# Required work:
Retype the full set of data, character for character.

[Saved data entries]
- Opening Delimiter -
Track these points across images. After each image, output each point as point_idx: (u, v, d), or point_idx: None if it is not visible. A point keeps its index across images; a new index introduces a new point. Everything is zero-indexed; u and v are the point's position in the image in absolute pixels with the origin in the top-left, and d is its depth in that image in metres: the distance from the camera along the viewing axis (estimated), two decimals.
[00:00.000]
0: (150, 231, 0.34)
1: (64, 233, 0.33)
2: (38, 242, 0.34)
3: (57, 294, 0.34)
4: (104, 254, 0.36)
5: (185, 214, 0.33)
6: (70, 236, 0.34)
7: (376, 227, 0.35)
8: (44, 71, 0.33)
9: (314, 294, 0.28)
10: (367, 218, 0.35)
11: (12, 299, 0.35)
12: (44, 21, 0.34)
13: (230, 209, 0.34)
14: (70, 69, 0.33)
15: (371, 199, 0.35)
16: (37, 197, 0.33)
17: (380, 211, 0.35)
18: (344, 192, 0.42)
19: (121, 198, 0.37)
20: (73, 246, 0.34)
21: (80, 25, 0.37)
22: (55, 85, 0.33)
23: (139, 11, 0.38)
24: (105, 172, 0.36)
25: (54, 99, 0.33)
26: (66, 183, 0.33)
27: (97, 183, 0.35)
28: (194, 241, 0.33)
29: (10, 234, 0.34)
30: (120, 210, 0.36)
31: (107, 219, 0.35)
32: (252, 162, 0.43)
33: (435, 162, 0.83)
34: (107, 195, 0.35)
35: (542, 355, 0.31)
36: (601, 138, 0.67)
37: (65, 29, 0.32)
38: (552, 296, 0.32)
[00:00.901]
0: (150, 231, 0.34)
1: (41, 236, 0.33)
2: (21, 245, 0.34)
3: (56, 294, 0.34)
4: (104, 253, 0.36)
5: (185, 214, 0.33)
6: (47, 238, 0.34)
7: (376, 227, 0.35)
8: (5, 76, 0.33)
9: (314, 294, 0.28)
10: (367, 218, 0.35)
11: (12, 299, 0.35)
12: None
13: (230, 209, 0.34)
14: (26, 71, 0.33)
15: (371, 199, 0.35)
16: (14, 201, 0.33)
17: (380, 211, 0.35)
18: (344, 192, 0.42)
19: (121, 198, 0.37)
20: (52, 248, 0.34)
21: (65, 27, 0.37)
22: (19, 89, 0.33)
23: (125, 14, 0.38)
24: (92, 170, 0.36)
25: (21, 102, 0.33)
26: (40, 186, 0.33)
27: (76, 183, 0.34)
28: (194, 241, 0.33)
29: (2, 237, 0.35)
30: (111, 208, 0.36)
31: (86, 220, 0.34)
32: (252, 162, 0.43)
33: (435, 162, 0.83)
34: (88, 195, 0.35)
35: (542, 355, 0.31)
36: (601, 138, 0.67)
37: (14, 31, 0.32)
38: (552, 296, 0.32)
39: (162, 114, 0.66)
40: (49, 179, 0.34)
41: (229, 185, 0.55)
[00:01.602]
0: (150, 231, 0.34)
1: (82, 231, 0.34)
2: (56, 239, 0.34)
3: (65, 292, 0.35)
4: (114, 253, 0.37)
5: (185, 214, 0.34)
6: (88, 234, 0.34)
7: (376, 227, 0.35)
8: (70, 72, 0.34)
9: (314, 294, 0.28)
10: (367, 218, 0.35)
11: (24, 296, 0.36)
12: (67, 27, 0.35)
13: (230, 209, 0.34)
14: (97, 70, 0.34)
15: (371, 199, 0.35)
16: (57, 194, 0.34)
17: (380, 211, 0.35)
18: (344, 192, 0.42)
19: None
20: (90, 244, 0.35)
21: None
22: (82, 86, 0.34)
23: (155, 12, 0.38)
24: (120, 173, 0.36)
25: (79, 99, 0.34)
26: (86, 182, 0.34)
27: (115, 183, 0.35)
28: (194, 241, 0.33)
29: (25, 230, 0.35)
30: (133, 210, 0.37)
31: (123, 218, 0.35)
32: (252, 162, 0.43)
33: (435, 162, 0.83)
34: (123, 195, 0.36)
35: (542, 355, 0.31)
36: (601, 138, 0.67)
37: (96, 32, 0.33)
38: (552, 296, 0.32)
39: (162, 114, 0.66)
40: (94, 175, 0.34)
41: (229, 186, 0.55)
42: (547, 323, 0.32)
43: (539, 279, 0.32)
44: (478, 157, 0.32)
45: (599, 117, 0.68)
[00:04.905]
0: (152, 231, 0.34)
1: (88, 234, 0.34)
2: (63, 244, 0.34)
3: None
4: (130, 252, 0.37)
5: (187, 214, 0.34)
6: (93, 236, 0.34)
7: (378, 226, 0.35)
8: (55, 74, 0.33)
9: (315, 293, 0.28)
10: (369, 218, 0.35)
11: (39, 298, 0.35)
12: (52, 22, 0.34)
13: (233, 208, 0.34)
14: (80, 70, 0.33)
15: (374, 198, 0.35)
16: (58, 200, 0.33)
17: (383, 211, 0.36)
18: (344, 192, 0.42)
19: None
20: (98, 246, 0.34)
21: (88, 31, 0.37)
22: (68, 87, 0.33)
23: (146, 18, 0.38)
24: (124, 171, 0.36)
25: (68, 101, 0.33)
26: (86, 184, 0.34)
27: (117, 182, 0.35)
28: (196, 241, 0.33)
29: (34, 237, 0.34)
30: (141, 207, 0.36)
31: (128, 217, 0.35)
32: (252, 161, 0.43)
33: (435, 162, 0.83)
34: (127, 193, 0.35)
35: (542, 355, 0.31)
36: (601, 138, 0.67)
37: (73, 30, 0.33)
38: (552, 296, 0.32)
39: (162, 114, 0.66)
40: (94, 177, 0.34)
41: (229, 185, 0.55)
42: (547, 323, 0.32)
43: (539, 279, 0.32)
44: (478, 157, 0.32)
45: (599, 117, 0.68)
- Closing Delimiter -
# Exercise output:
Track these points across images. After each image, output each point as point_idx: (u, v, d), or point_idx: None if it is not visible. A point keeps its index across images; a new index introduces a new point. Everything is zero-indexed; u and v are the point's position in the image in absolute pixels with the origin in the top-left, and d is its depth in that image in metres: the distance from the camera along the viewing axis (estimated), two decimals.
[00:00.000]
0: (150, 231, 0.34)
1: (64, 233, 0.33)
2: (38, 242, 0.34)
3: (57, 294, 0.34)
4: (104, 254, 0.36)
5: (185, 214, 0.33)
6: (70, 236, 0.34)
7: (376, 227, 0.35)
8: (44, 71, 0.33)
9: (314, 294, 0.28)
10: (367, 218, 0.35)
11: (12, 299, 0.35)
12: (44, 21, 0.34)
13: (230, 209, 0.34)
14: (70, 69, 0.33)
15: (371, 199, 0.35)
16: (37, 197, 0.33)
17: (380, 211, 0.35)
18: (344, 192, 0.42)
19: (121, 198, 0.37)
20: (73, 246, 0.34)
21: (80, 25, 0.37)
22: (55, 85, 0.33)
23: (139, 11, 0.38)
24: (105, 172, 0.36)
25: (54, 99, 0.33)
26: (66, 183, 0.33)
27: (97, 183, 0.35)
28: (194, 241, 0.33)
29: (10, 234, 0.34)
30: (120, 210, 0.36)
31: (107, 219, 0.35)
32: (252, 162, 0.43)
33: (435, 162, 0.83)
34: (107, 195, 0.35)
35: (542, 355, 0.31)
36: (601, 138, 0.67)
37: (65, 29, 0.32)
38: (552, 296, 0.32)
[00:00.901]
0: (150, 231, 0.34)
1: (41, 236, 0.33)
2: (21, 245, 0.34)
3: (56, 294, 0.34)
4: (104, 253, 0.36)
5: (185, 214, 0.33)
6: (47, 238, 0.34)
7: (376, 227, 0.35)
8: (5, 76, 0.33)
9: (314, 294, 0.28)
10: (367, 218, 0.35)
11: (12, 299, 0.35)
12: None
13: (230, 209, 0.34)
14: (26, 71, 0.33)
15: (371, 199, 0.35)
16: (14, 201, 0.33)
17: (380, 211, 0.35)
18: (344, 192, 0.42)
19: (121, 198, 0.37)
20: (52, 248, 0.34)
21: (65, 27, 0.37)
22: (19, 89, 0.33)
23: (125, 14, 0.38)
24: (92, 170, 0.36)
25: (21, 102, 0.33)
26: (40, 186, 0.33)
27: (76, 183, 0.34)
28: (194, 241, 0.33)
29: (2, 237, 0.35)
30: (111, 208, 0.36)
31: (86, 220, 0.34)
32: (252, 162, 0.43)
33: (435, 162, 0.83)
34: (88, 195, 0.35)
35: (542, 355, 0.31)
36: (601, 138, 0.67)
37: (14, 31, 0.32)
38: (552, 296, 0.32)
39: (162, 114, 0.66)
40: (49, 179, 0.34)
41: (229, 185, 0.55)
[00:01.602]
0: (150, 231, 0.34)
1: (82, 231, 0.34)
2: (56, 239, 0.34)
3: (65, 292, 0.35)
4: (114, 253, 0.37)
5: (185, 214, 0.34)
6: (88, 234, 0.34)
7: (376, 227, 0.35)
8: (70, 72, 0.34)
9: (314, 294, 0.28)
10: (367, 218, 0.35)
11: (24, 296, 0.36)
12: (67, 27, 0.35)
13: (230, 209, 0.34)
14: (97, 70, 0.34)
15: (371, 199, 0.35)
16: (57, 194, 0.34)
17: (380, 211, 0.35)
18: (344, 192, 0.42)
19: None
20: (90, 244, 0.35)
21: None
22: (82, 86, 0.34)
23: (155, 12, 0.38)
24: (120, 173, 0.36)
25: (79, 99, 0.34)
26: (86, 182, 0.34)
27: (115, 183, 0.35)
28: (194, 241, 0.33)
29: (25, 230, 0.35)
30: (133, 210, 0.37)
31: (123, 218, 0.35)
32: (252, 162, 0.43)
33: (435, 162, 0.83)
34: (123, 195, 0.36)
35: (542, 355, 0.31)
36: (601, 138, 0.67)
37: (96, 32, 0.33)
38: (552, 296, 0.32)
39: (162, 114, 0.66)
40: (94, 175, 0.34)
41: (229, 186, 0.55)
42: (547, 323, 0.32)
43: (539, 279, 0.32)
44: (478, 157, 0.32)
45: (599, 117, 0.68)
[00:04.905]
0: (152, 231, 0.34)
1: (88, 234, 0.34)
2: (63, 244, 0.34)
3: None
4: (130, 252, 0.37)
5: (187, 214, 0.34)
6: (93, 236, 0.34)
7: (378, 226, 0.35)
8: (55, 74, 0.33)
9: (315, 293, 0.28)
10: (369, 218, 0.35)
11: (39, 298, 0.35)
12: (52, 22, 0.34)
13: (233, 208, 0.34)
14: (80, 70, 0.33)
15: (374, 198, 0.35)
16: (58, 200, 0.33)
17: (383, 211, 0.36)
18: (344, 192, 0.42)
19: None
20: (98, 246, 0.34)
21: (88, 31, 0.37)
22: (68, 87, 0.33)
23: (146, 18, 0.38)
24: (124, 171, 0.36)
25: (68, 101, 0.33)
26: (86, 184, 0.34)
27: (117, 182, 0.35)
28: (196, 241, 0.33)
29: (34, 237, 0.34)
30: (141, 207, 0.36)
31: (128, 217, 0.35)
32: (252, 161, 0.43)
33: (435, 162, 0.83)
34: (127, 193, 0.35)
35: (542, 355, 0.31)
36: (601, 138, 0.67)
37: (73, 30, 0.33)
38: (552, 296, 0.32)
39: (162, 114, 0.66)
40: (94, 177, 0.34)
41: (229, 185, 0.55)
42: (547, 323, 0.32)
43: (539, 279, 0.32)
44: (478, 157, 0.32)
45: (599, 117, 0.68)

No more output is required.